Aku Tidak Jatuh Cinta

Nine
Chapter #11

Simla dan Calon Suaminya

Setelah lebih dari dua jam menunggu di teras rumah, Simla tidak muncul juga. Biasanya pagi-pagi sekali aku sudah mendengar suara teriakannya melewati anak tangga itu dan berlari menghampiriku, lalu menceritakan mimpinya semalam. Tapi kenapa kali ini tidak? Dia memang tidak tahu aku ada, tapi setidaknya dia harus melakukan kebiasaannya, melompat hingga ke tanah.

Sial. Lupakan tentang Alam, aku tidak tahan lagi.

Aku beranjak dari tempat dudukku, berjalan tergesa-gesa dan menaiki tangga rumahnya Simla. Di ruang tamu ada Eyang dan Alam sedang berbincang-bincang, mereka berdua menatapku. Dan Alam tampak kaget melihat kelancanganku, kuabaikan saja. Aku berjalan lurus melewati mereka berdua karena yang ingin kutemui adalah Simla.

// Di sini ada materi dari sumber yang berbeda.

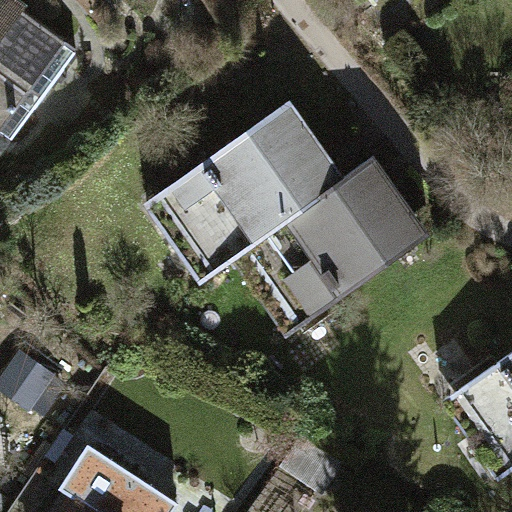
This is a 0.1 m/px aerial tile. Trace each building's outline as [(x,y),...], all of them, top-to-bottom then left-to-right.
[(0,0),(0,131),(31,90),(41,97),(77,49),(9,0),(0,0)] [(290,102),(147,204),(202,281),(233,259),(345,179),(290,102)] [(233,259),(288,335),(430,234),(374,157),(345,179),(233,259)] [(54,373),(22,350),(0,381),(0,383),(31,405),(54,373)] [(511,351),(443,400),(499,479),(511,469),(511,351)] [(282,462),(320,488),(342,457),(304,431),(282,462)] [(85,481),(64,511),(172,511),(178,503),(90,445),(72,472),(85,481)]
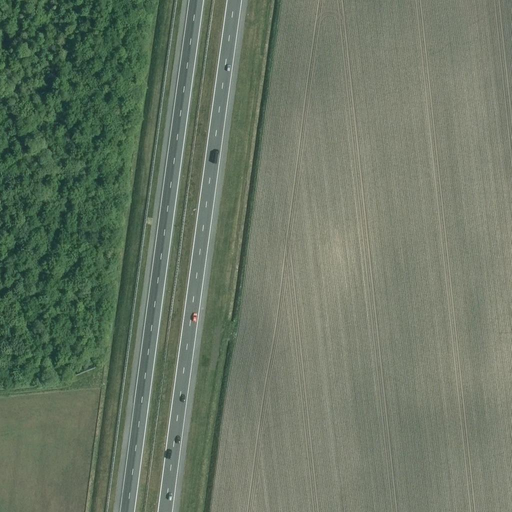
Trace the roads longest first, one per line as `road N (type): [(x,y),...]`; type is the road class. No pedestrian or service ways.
road 1 (motorway): [(165,511),(234,0)]
road 2 (motorway): [(196,0),(127,511)]
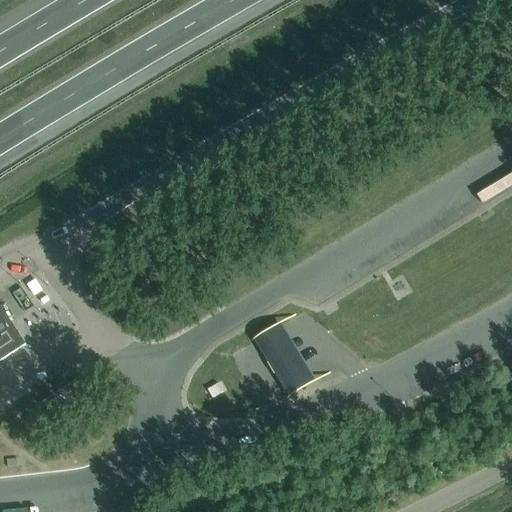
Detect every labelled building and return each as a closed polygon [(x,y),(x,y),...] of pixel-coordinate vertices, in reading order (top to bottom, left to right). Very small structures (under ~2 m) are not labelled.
[(401,253),(433,233),(427,224),(395,243),(401,253)] [(376,257),(328,285),(334,296),(382,268),(376,257)] [(0,361),(25,345),(0,306),(0,361)] [(281,325),(251,342),(267,371),(284,400),(314,383),(298,354),(281,325)] [(506,335),(456,361),(462,372),(511,346),(506,335)] [(410,387),(386,398),(382,388),(356,400),(365,420),(415,397),(410,387)]
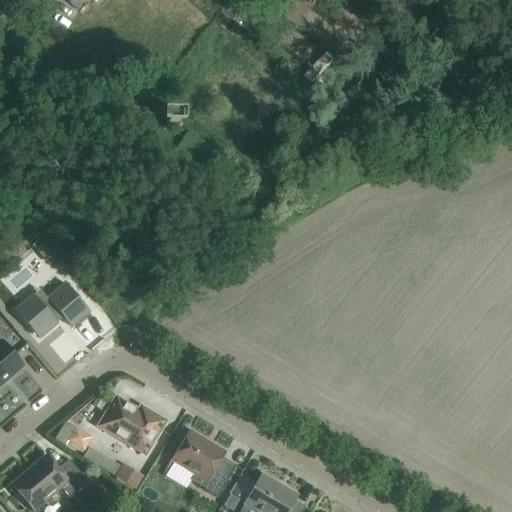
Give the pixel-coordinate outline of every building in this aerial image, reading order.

Eyang tidak menghentikanku—tidak pula menyapaku, karena hal ini biasa. Sepertinya Alam juga tidak bisa mengatakan apapun melihat reaksinya Eyang terhadapku.

Setelah melewati ruang tamu, ada tiga kamar kamar yang berjejer, di lorong kamar-kamar itu, ada Simla. Dia berjalan ke arah dapur membelakangiku−tanpa menyadari kehadiranku.

Jantungku berdebar kencang, menyenangkan, tapi juga gawat.

Aku mengatur nafasku, ingin melakukannya dengan sakral, pertemuan kembalinya kami. Setelah itu, barulah kupanggil namanya.

“Simla.”

Simla berbalik dengan terkejut, menatapku yang berdiri sejauh tiga meter di depannya. Kami berdua saling menatap dalam diam. Debar jantungku semakin hebat saja, aku sudah tidak mampu mengendalikannya. Tapi Jiwaku yang bergejolak kini mulai berjalan selaras, melihat wajah Simla, wajah cantik Simla yang memakai baju yang kuberikan.

Aku merasa saat ini seperti juga bisa mendengar suara jantungnya Simla yang berjalan seirama dengan jantungku. Jiwanya yang beresonansi dengan jiwaku, dan tatapan mata kami yang telah terhubung−saling menerjemahkan keinginan yang sama.  

“Simla ...” Panggilku lagi setelah cukup lama kami saling menatap dalam diam.

“Ya?” Jawabnya tanpa berkedip.

“Aku ... aku ...” Semua kata-kata yang ingin kuucapkan pada Simla, sirna. Melihat wajahnya membuat pikiranku kosong, semua beban yang ditanggung pikiranku hilang begitu saja.

“Ya?” Tanya Simla lagi, raut wajahnya mulai mendesakku.

“Aku ... sebenarnya aku ...”

“Ya?”

“Sebenarnya aku ...” Kenapa begitu sulit mengungkapkannya, bahwa aku ingin melihatnya. “Aku disuruh oleh ayahku untuk meminjam pisau.”

Bodooooh. Aku sangat bodoh.

Simla melongo sambil memicingkan mata menatapku. Dia mendesah kesal.

“Ada di dapur. Ambil sendiri.” Katanya kesal. Reaksi kesalnya itu … sangat manis. Seluruh tubuhku jadi panas dan tidak mampu menahan tawa, kututup mulutku dengan tanganku.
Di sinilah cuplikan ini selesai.